─── Raw data
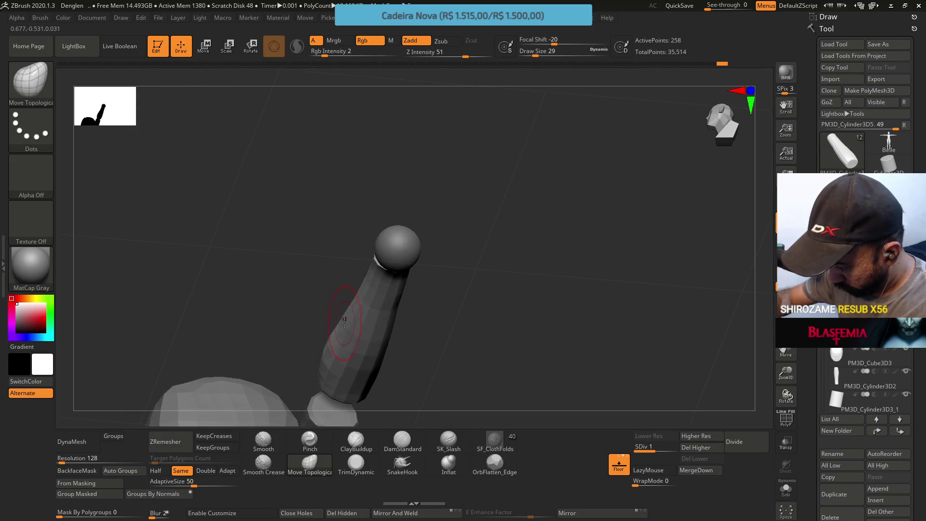
{"action": "mouse_move", "coordinate": [349, 307]}
{"action": "left_mouse_down"}
{"action": "mouse_move", "coordinate": [312, 256]}
{"action": "mouse_move", "coordinate": [379, 320]}
{"action": "mouse_move", "coordinate": [339, 333]}
{"action": "mouse_move", "coordinate": [368, 327]}
{"action": "mouse_move", "coordinate": [365, 307]}
{"action": "left_mouse_up"}
{"action": "right_click_drag", "start_coordinate": [365, 307], "coordinate": [410, 252]}
Step: Set the forearm back to subdivision level 2 without wireframe, then save the project with Ctrl+S
{"action": "key", "text": "shift+f"}
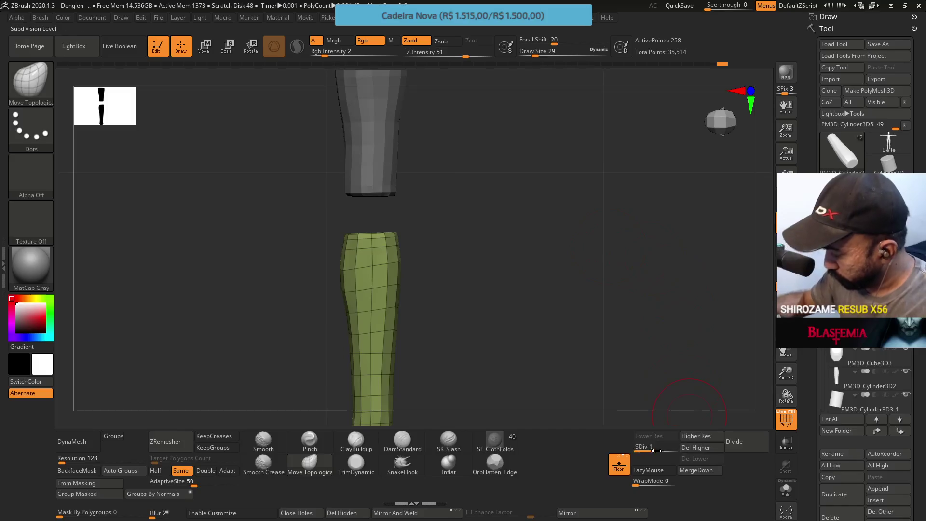
{"action": "left_click", "coordinate": [656, 452]}
{"action": "scroll", "coordinate": [458, 305], "scroll_direction": "down", "scroll_amount": 3}
{"action": "key", "text": "shift+f"}
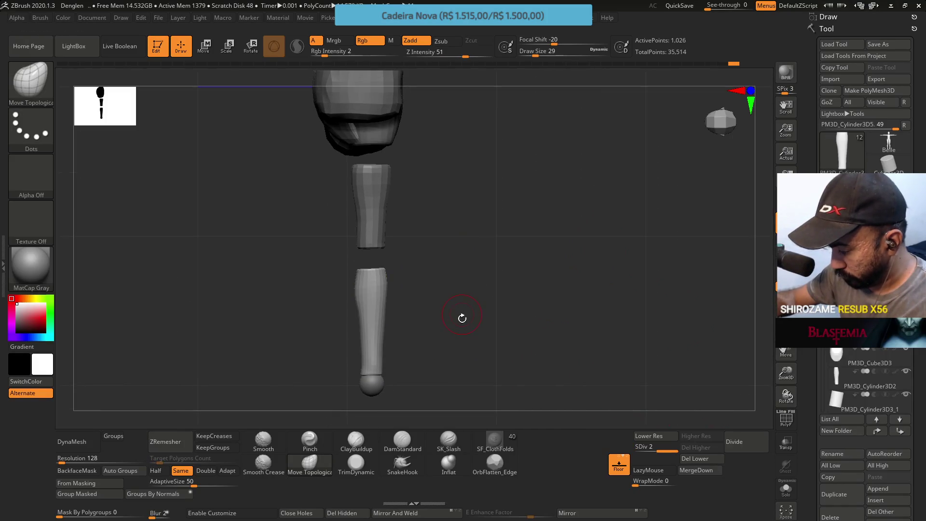
{"action": "right_click_drag", "start_coordinate": [462, 316], "coordinate": [459, 303]}
{"action": "mouse_move", "coordinate": [451, 335]}
{"action": "right_mouse_down", "text": "shift"}
{"action": "mouse_move", "coordinate": [496, 299]}
{"action": "mouse_move", "coordinate": [457, 257]}
{"action": "mouse_move", "coordinate": [469, 311]}
{"action": "mouse_move", "coordinate": [457, 249]}
{"action": "mouse_move", "coordinate": [455, 295]}
{"action": "mouse_move", "coordinate": [496, 298]}
{"action": "mouse_move", "coordinate": [467, 324]}
{"action": "mouse_move", "coordinate": [478, 275]}
{"action": "right_mouse_up", "text": "shift"}
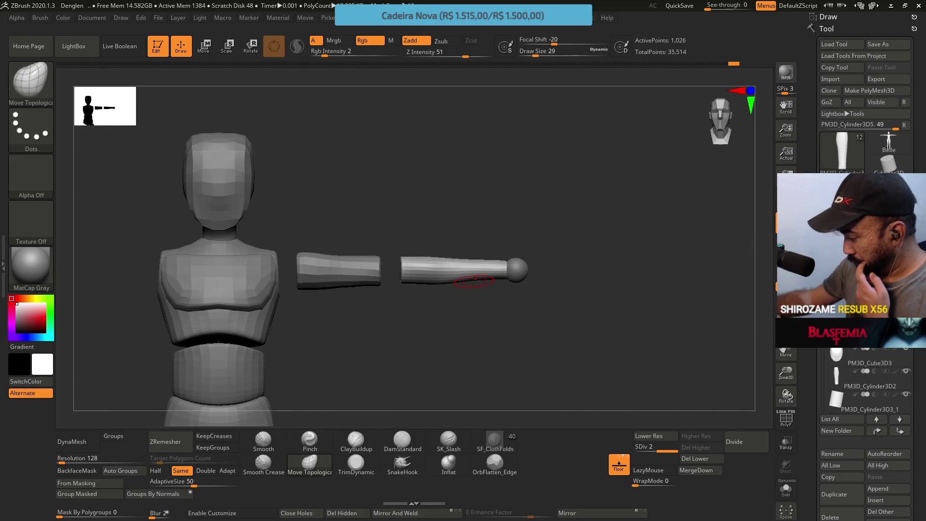
{"action": "key", "text": "ctrl"}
──────
What this calls for is a word-for-word copy of the listing above, pictures excluded.

## Your solution:
{"action": "mouse_move", "coordinate": [349, 307]}
{"action": "left_mouse_down"}
{"action": "mouse_move", "coordinate": [312, 256]}
{"action": "mouse_move", "coordinate": [379, 320]}
{"action": "mouse_move", "coordinate": [339, 333]}
{"action": "mouse_move", "coordinate": [368, 327]}
{"action": "mouse_move", "coordinate": [365, 307]}
{"action": "left_mouse_up"}
{"action": "right_click_drag", "start_coordinate": [365, 307], "coordinate": [410, 252]}
Step: Set the forearm back to subdivision level 2 without wireframe, then save the project with Ctrl+S
{"action": "key", "text": "shift+f"}
{"action": "left_click", "coordinate": [656, 452]}
{"action": "scroll", "coordinate": [458, 305], "scroll_direction": "down", "scroll_amount": 3}
{"action": "key", "text": "shift+f"}
{"action": "right_click_drag", "start_coordinate": [462, 316], "coordinate": [459, 303]}
{"action": "mouse_move", "coordinate": [451, 335]}
{"action": "right_mouse_down", "text": "shift"}
{"action": "mouse_move", "coordinate": [496, 299]}
{"action": "mouse_move", "coordinate": [457, 257]}
{"action": "mouse_move", "coordinate": [469, 311]}
{"action": "mouse_move", "coordinate": [457, 249]}
{"action": "mouse_move", "coordinate": [455, 295]}
{"action": "mouse_move", "coordinate": [496, 298]}
{"action": "mouse_move", "coordinate": [467, 324]}
{"action": "mouse_move", "coordinate": [478, 275]}
{"action": "right_mouse_up", "text": "shift"}
{"action": "key", "text": "ctrl"}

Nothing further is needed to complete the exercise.